On April 16, 2026, the Division of Corporation Finance for the Securities and Exchange Commission (“SEC”) issued an exemptive order (the “Order”) permitting certain equity tender offers to utilize an abbreviated offer period of as few as 10 business days, rather than requiring a tender offer remain open for at least 20 business days, as is currently required under Rule 13e-4(i) of the Securities Exchange Act of 1934 (the “Exchange Act”).

The SEC cited several policy rationales for the Order including addressing market inefficiencies, the desire to better reflect technological implications and reducing exposure to market fluctuations during the offer period. However, the SEC reminds issuers that the Order does not relax any anti-fraud and anti-manipulation provisions of securities laws, including Sections 10(b) and 14(e) of the Exchange Act, and responsibility for compliance with the laws remains with the offeror.

The relief applies to qualifying tender offers for equity securities of both reporting and non-reporting companies, provided the specified conditions are satisfied.

For both reporting and non-reporting companies, eligibility is limited to all-cash offers at a fixed price, and transactions involving stock or mixed consideration remain subject to the traditional 20 business day minimum offering period. Additionally, any changes to the percentage sought (other than up to a two percent increase) or to the offer price must be disclosed to holders by 9:00 a.m. ET at least five business days before the offer expires and any other material change in the terms of the tender offer must be communicated to holders of the subject securities by no later than 9:00 a.m. ET on the second business day before expiration of the offer. These periods are shorter than those currently required for tender offers under Rule 14d-4(d)(2).

Reporting Companies

The Order imposes several additional conditions to allow a reporting company to shorten the offer period to a minimum of 10 business days, including:

  • For third-party tender offers subject to Regulation 14D that are made pursuant to a negotiated business combination agreement between the reporting company and the third party offeror and offer to acquire all outstanding securities, the reporting company must file and disseminate a Schedule 14D-9 by 5:30 p.m. ET on the first business day after commencement of the tender offer.
  • For issuer tender offers subject to Regulation 13e-4, the offer must be for less than all outstanding securities.

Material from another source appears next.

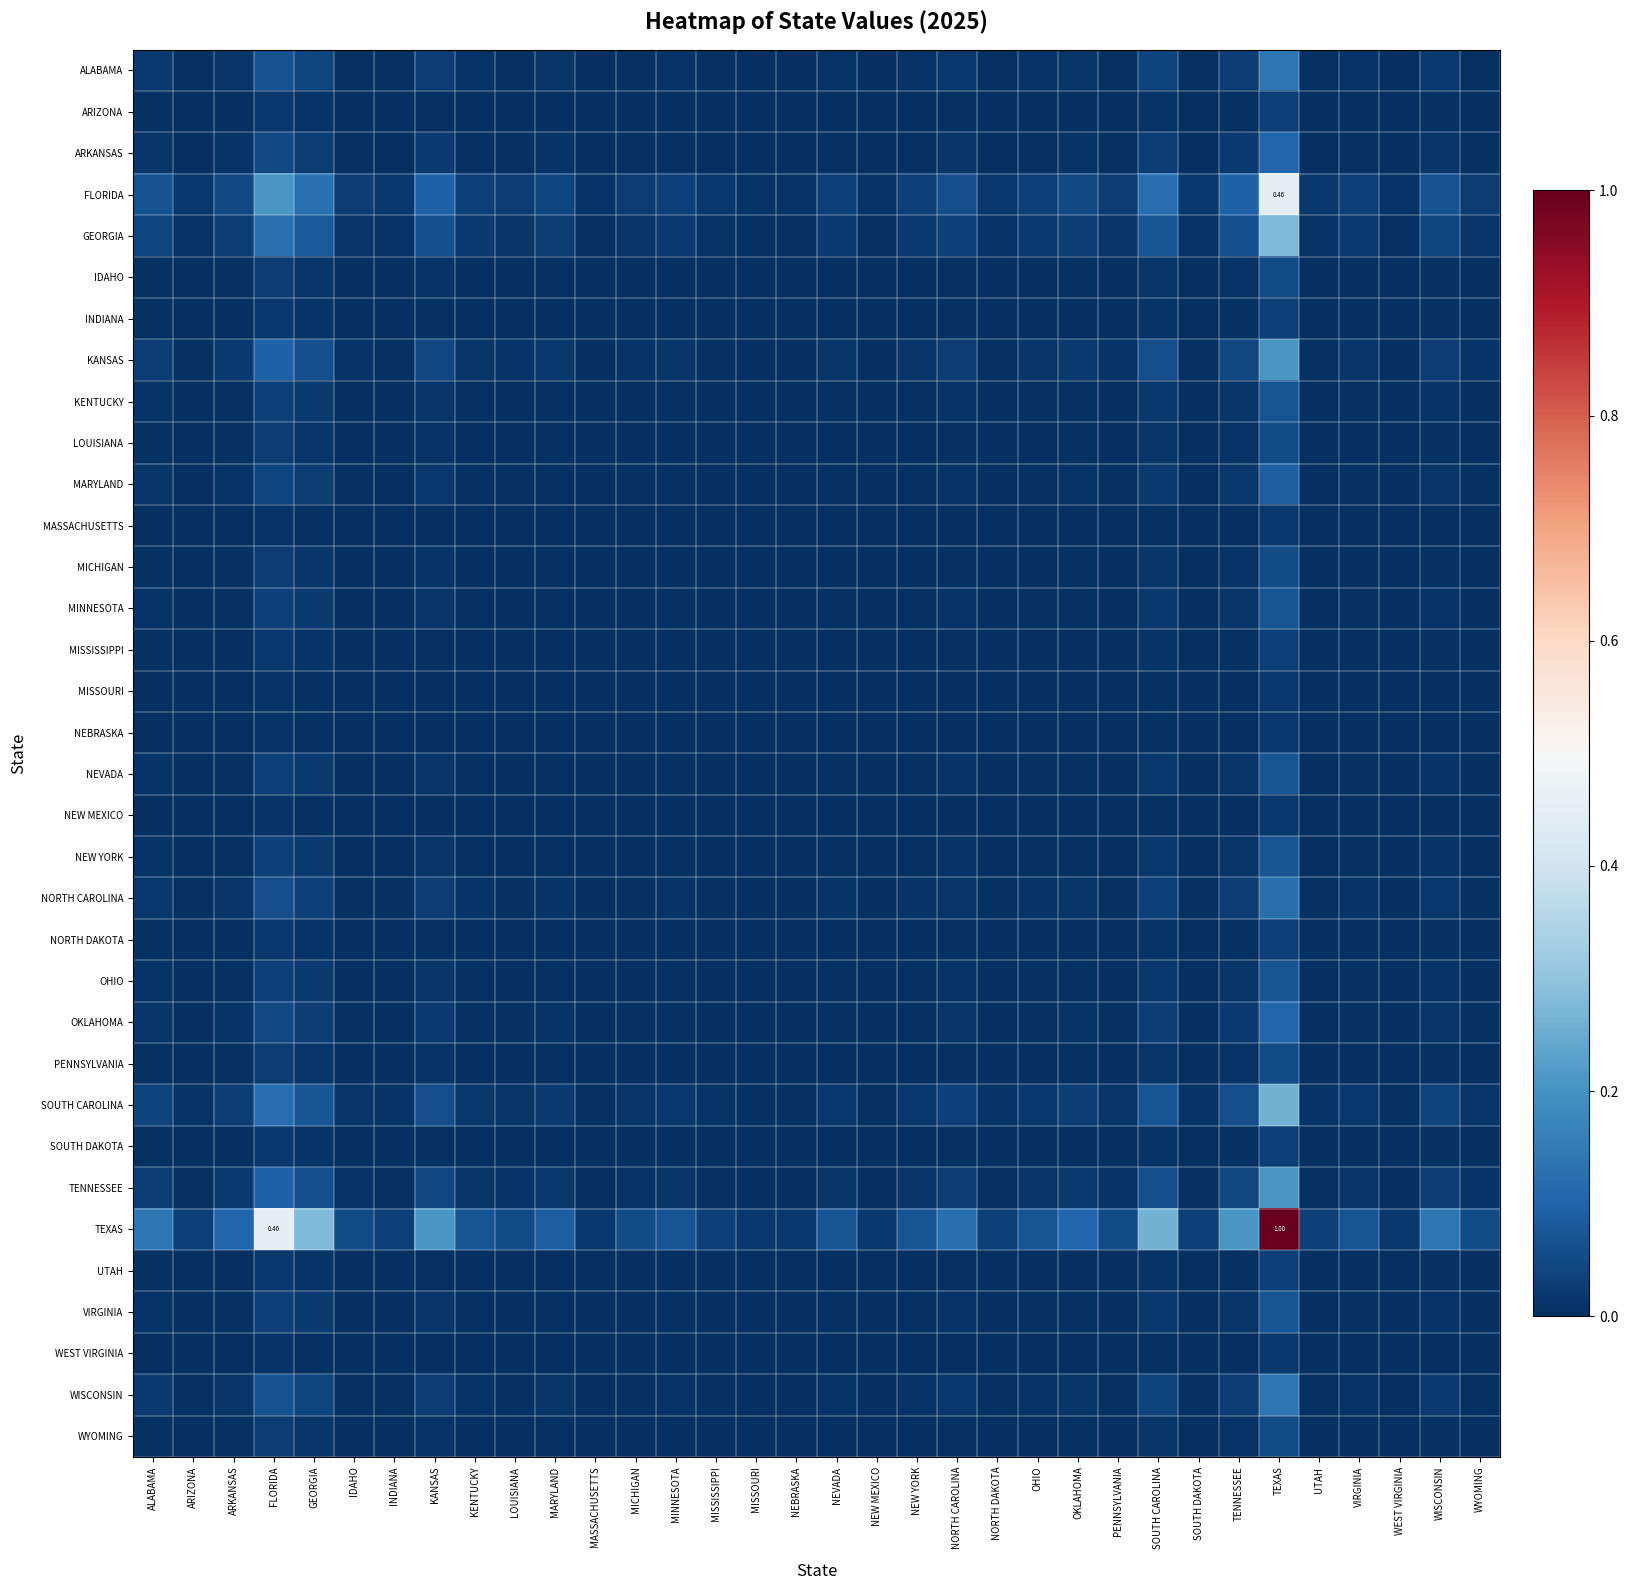

Is the value of UTAH at SOUTH CAROLINA greater than the value of ARIZONA at KANSAS?

Yes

In each case, to rely on the exemption:

  1. Offer terms must be publicly disclosed promptly, including through widely disseminated press releases at commencement stating offer terms and containing a website for holders to access tender materials;
  2. At commencement of the tender offer, the subject securities must not be subject to a previously announced tender offer by another offeror (if a competing tender offer is announced after commencement, the offer period must be extended to at least 20 business days after the initial commencement); and
  3. The Offer must not be made in connection with a “going private” transaction subject to Rule 13e-3  or in reliance on the cross-border exemptions under Rule 14d-1(d) or Rule 13e-4(i).

Non-Reporting Companies

For non-reporting companies, in order to rely on the exemption and shorten the offer period to a minimum of 10 business days, in addition to the conditions applicable to all tenders described above:

  1. The issuer must not have a class of securities registered under Section 12 of the Exchange Act and must not otherwise be required to file reports under Section 15(d) of the Exchange Act; and
  2. The tender offer must be made by the issuer of the securities sought in the tender offer, or its wholly-owned subsidiary.